**AIM OF THE TASK:** From the entries below, output the line with "left elbow: (543, 760)" and each following line up to and including the line with "left shoulder: (580, 505)", exactly as written.
** Opening SOURCE DATA block **
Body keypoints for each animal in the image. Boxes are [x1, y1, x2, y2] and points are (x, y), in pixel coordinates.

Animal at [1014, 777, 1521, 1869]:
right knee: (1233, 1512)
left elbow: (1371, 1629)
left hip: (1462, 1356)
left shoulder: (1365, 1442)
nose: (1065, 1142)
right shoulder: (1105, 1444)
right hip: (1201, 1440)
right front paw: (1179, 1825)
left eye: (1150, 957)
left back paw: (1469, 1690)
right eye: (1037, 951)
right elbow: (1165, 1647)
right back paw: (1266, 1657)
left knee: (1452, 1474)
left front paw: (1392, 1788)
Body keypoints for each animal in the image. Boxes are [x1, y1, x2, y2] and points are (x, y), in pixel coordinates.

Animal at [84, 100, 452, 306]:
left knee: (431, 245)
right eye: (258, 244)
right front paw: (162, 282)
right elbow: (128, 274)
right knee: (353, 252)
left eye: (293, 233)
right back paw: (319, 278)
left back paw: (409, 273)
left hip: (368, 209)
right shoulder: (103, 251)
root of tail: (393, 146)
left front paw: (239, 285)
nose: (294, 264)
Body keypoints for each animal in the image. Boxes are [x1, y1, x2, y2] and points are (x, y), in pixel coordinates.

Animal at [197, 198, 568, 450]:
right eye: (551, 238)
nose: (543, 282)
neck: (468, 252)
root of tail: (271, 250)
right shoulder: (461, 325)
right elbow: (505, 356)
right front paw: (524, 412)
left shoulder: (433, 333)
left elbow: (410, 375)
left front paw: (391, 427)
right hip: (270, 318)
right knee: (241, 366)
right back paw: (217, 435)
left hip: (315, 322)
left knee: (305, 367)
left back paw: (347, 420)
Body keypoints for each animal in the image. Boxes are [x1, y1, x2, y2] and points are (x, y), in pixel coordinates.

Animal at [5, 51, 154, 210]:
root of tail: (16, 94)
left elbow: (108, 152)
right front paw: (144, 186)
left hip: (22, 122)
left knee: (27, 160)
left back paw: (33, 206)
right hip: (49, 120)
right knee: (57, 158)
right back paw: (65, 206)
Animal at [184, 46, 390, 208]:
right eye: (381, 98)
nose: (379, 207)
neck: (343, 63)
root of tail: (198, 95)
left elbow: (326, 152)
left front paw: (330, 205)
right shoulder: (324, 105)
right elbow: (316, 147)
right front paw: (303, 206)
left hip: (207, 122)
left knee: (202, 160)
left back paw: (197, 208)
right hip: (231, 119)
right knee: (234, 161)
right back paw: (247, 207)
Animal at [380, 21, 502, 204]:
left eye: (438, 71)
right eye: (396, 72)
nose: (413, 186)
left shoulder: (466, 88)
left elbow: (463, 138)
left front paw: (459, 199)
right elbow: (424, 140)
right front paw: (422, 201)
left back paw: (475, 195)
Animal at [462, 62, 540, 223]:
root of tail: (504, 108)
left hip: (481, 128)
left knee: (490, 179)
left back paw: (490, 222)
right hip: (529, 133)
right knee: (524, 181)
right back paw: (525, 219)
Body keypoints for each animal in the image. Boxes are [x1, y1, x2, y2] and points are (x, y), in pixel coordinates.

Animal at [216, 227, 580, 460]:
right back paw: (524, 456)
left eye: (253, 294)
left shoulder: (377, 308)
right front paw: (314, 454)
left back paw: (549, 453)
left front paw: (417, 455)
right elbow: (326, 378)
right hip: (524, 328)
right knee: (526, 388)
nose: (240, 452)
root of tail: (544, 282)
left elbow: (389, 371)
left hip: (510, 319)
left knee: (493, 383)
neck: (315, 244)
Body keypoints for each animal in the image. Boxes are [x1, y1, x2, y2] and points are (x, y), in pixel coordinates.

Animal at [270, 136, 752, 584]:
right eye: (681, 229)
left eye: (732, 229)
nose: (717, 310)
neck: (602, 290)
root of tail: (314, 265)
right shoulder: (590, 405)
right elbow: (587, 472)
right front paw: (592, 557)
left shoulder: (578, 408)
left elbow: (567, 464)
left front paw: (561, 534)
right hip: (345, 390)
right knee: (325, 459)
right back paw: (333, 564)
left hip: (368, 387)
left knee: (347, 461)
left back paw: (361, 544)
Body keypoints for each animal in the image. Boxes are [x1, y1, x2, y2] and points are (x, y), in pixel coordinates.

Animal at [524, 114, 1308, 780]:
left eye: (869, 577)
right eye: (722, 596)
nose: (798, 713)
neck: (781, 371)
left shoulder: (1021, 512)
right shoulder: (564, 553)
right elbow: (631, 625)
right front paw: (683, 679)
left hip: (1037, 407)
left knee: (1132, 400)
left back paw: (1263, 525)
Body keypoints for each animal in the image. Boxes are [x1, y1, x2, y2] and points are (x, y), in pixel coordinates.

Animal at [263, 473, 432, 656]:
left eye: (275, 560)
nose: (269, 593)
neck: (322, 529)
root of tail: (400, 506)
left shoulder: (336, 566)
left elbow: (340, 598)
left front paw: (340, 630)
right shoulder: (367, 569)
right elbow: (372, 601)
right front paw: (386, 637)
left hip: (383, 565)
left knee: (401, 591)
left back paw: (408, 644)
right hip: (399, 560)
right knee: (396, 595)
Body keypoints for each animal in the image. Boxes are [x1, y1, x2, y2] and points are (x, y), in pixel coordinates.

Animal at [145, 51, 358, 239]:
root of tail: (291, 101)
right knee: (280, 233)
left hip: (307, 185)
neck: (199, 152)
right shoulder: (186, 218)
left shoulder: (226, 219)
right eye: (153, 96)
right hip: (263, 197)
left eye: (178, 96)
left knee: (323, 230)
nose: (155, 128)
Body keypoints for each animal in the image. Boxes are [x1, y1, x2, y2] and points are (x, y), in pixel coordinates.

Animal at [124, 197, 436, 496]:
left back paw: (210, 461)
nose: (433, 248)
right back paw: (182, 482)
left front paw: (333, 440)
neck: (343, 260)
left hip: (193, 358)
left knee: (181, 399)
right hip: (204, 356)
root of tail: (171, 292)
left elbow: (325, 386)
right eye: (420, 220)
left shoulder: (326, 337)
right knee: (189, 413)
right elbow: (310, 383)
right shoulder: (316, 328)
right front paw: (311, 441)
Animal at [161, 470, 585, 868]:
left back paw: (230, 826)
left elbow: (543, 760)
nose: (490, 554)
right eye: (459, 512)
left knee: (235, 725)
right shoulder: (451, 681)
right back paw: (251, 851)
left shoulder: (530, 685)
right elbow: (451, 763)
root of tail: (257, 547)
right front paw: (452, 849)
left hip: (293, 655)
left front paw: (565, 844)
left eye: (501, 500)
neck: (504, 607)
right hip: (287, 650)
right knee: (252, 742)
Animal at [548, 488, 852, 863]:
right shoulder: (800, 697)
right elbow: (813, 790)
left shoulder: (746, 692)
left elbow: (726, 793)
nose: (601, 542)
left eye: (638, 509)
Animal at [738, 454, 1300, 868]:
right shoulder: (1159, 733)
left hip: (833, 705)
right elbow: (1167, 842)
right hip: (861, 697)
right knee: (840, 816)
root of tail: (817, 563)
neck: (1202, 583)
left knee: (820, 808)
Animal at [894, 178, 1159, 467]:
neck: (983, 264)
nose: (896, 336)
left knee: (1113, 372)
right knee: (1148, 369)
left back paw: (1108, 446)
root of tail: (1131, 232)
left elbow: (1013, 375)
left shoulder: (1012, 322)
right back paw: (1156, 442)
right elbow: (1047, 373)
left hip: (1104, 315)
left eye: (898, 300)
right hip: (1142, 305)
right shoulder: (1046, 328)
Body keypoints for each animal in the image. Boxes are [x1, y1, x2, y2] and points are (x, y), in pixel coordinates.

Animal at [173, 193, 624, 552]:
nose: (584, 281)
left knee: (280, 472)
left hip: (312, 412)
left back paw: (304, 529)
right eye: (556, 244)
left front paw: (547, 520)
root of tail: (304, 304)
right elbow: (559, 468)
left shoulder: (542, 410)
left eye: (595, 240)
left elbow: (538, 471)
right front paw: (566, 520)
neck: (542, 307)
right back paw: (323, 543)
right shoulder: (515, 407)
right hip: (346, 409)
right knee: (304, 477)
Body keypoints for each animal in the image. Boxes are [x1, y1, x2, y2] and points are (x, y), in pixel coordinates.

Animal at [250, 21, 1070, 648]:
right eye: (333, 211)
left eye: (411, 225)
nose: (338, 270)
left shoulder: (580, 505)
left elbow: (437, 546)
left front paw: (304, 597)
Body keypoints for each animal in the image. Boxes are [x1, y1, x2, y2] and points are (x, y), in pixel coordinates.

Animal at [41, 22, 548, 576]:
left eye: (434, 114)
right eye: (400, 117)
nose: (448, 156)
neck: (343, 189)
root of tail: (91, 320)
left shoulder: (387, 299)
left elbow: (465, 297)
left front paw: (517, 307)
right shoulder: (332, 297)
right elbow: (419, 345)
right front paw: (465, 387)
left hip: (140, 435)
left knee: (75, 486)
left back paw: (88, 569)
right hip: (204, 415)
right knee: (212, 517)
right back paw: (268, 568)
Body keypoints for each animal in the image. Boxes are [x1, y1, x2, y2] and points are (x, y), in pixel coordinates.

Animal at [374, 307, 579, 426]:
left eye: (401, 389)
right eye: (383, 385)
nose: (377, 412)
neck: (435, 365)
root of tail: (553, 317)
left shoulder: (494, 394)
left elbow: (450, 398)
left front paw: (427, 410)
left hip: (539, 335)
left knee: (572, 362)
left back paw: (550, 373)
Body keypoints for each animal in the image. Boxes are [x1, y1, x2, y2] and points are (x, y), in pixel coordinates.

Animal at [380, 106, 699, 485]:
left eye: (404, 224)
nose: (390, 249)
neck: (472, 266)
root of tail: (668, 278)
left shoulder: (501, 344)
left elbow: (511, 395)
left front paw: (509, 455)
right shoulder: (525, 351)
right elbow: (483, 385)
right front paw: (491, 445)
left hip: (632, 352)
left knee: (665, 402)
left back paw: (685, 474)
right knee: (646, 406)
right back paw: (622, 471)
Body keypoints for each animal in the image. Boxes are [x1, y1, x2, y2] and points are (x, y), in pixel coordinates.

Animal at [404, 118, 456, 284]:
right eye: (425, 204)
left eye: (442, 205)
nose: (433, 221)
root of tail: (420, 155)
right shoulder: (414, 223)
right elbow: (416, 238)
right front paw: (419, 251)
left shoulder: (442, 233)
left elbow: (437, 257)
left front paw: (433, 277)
** Closing SOURCE DATA block **
**FINISHED EXERCISE:**
left elbow: (543, 760)
nose: (490, 554)
right eye: (459, 512)
left knee: (235, 725)
right shoulder: (451, 681)
right back paw: (251, 851)
left shoulder: (530, 685)
right elbow: (451, 763)
root of tail: (257, 547)
right front paw: (452, 849)
left hip: (293, 655)
left front paw: (565, 844)
left eye: (501, 500)
neck: (504, 607)
right hip: (287, 650)
right knee: (252, 742)
Animal at [548, 488, 852, 863]:
right shoulder: (800, 697)
right elbow: (813, 790)
left shoulder: (746, 692)
left elbow: (726, 793)
nose: (601, 542)
left eye: (638, 509)
Animal at [738, 454, 1300, 868]:
right shoulder: (1159, 733)
left hip: (833, 705)
right elbow: (1167, 842)
right hip: (861, 697)
right knee: (840, 816)
root of tail: (817, 563)
neck: (1202, 583)
left knee: (820, 808)
Animal at [894, 178, 1159, 467]:
neck: (983, 264)
nose: (896, 336)
left knee: (1113, 372)
right knee: (1148, 369)
left back paw: (1108, 446)
root of tail: (1131, 232)
left elbow: (1013, 375)
left shoulder: (1012, 322)
right back paw: (1156, 442)
right elbow: (1047, 373)
left hip: (1104, 315)
left eye: (898, 300)
right hip: (1142, 305)
right shoulder: (1046, 328)
Body keypoints for each animal in the image. Boxes are [x1, y1, x2, y2] and points are (x, y), in pixel coordinates.

Animal at [173, 193, 624, 552]:
nose: (584, 281)
left knee: (280, 472)
left hip: (312, 412)
left back paw: (304, 529)
right eye: (556, 244)
left front paw: (547, 520)
root of tail: (304, 304)
right elbow: (559, 468)
left shoulder: (542, 410)
left eye: (595, 240)
left elbow: (538, 471)
right front paw: (566, 520)
neck: (542, 307)
right back paw: (323, 543)
right shoulder: (515, 407)
right hip: (346, 409)
right knee: (304, 477)
Body keypoints for each animal in the image. Boxes are [x1, y1, x2, y2] and points are (x, y), in pixel coordinates.

Animal at [250, 21, 1070, 648]:
right eye: (333, 211)
left eye: (411, 225)
nose: (338, 270)
left shoulder: (580, 505)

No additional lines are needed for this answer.